味方がいなくなったナズナはリサとリュウドウに意見を求めた。
「らしいわね。でもいいんじゃない? 遅かれ早かれ、私もフキノは別室に行ったら? っていうつもりだったし」
「そう言えばフキノもオスだったな。あいつオスっぽくないからな」
二人は全く取り合ってくれず味方がいなくなり、未だにナズナは俺や友達に愚痴をグチグチと言っている。
今日も地下鉄の駅構内にある【隠れ家】と呼ばれる本屋で仕事をするキティに愚痴を言う。
「どう思う、キティ」
「うん、やっぱりナズナってヤンデレタイプなんだって思った」
「なんでよ!」
愚痴の内容に的確な感想を言うキティにナズナは憤った。
「ああいう人って、相手が何しているかな? とか私以外の子にときめいているかな? って妄想してずっと連絡したり監禁する人の事でしょ! 私はそんなことしないもん!」
ナズナの言葉にキティはどうだか……って顔で見ている。
キティは明るい茶髪の武装機体兵である。コナと同じ型の武装機体兵らしい。肩まである長い髪を一つに縛り、上品な顔をしている。
そんなキティはちょっと呆れた顔をして「それにしても、あんた達は平和ね」と言った。
「どういう意味よ、キティ」
「ここの駅構内は殺伐としていて、お客さんが来ないんだもん」
うんざりしたようにそう言い、ナズナも「確かにそうだね」とう頷く。
地下鉄立てこもり事件は事件のカギを握る【眼鏡】の男の行方が分からず、宙ぶらりんになってしまった。ハンゾウも「まあ、そうだろうな」と面倒くさそうに言っていた。何となく予想はしていたからな。

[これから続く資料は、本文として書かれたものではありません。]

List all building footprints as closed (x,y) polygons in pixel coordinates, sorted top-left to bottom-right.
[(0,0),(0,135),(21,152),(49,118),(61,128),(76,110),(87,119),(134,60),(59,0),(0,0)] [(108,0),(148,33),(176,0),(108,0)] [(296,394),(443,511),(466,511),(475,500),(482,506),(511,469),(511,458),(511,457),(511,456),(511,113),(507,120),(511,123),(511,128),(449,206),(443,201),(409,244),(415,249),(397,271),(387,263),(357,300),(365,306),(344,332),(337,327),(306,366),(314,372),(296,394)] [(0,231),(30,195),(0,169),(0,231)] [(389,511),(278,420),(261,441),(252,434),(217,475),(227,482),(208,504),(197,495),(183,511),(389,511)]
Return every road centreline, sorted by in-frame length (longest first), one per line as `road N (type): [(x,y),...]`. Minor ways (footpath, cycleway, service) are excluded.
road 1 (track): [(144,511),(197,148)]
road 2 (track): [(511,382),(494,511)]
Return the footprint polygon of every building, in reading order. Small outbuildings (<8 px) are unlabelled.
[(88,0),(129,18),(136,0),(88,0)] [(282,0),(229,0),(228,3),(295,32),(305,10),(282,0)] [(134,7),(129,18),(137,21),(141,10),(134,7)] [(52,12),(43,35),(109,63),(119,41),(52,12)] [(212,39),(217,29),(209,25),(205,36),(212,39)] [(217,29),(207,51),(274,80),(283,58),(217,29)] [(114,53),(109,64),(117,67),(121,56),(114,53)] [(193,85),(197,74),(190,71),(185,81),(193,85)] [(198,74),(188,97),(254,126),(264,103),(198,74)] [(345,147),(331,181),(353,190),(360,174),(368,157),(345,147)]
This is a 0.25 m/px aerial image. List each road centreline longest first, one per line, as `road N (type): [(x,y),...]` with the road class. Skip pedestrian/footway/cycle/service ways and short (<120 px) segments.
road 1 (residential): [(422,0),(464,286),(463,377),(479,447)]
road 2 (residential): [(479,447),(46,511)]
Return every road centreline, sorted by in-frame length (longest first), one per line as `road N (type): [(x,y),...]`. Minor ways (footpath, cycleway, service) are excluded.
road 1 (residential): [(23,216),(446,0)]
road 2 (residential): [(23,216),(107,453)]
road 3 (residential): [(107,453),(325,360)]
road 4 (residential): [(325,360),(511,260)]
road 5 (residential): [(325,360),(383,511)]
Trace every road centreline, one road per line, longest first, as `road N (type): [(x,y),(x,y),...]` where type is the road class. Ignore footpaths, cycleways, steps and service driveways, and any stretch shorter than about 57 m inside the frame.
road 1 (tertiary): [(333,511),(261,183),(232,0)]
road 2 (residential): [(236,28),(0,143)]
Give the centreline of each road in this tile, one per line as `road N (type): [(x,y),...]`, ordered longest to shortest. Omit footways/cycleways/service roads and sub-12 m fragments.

だがこの状況以上にヤバい事が起こった。カミカワ県の警察が覆面で見回りをする事が決定されたのだ。これはハンゾウも予想しておらず、「めんどうくせーな」と呟いていた。
ハンゾウたちの派遣巡査でなく、ちゃんとした正社員の警察である。グレーゾーンの事をしている奴ら(通路で出店を開いている奴など)は摘発されると思って全員、いなくなり閑散としている。
だから駅は未だかつてないくらい静かなのだ。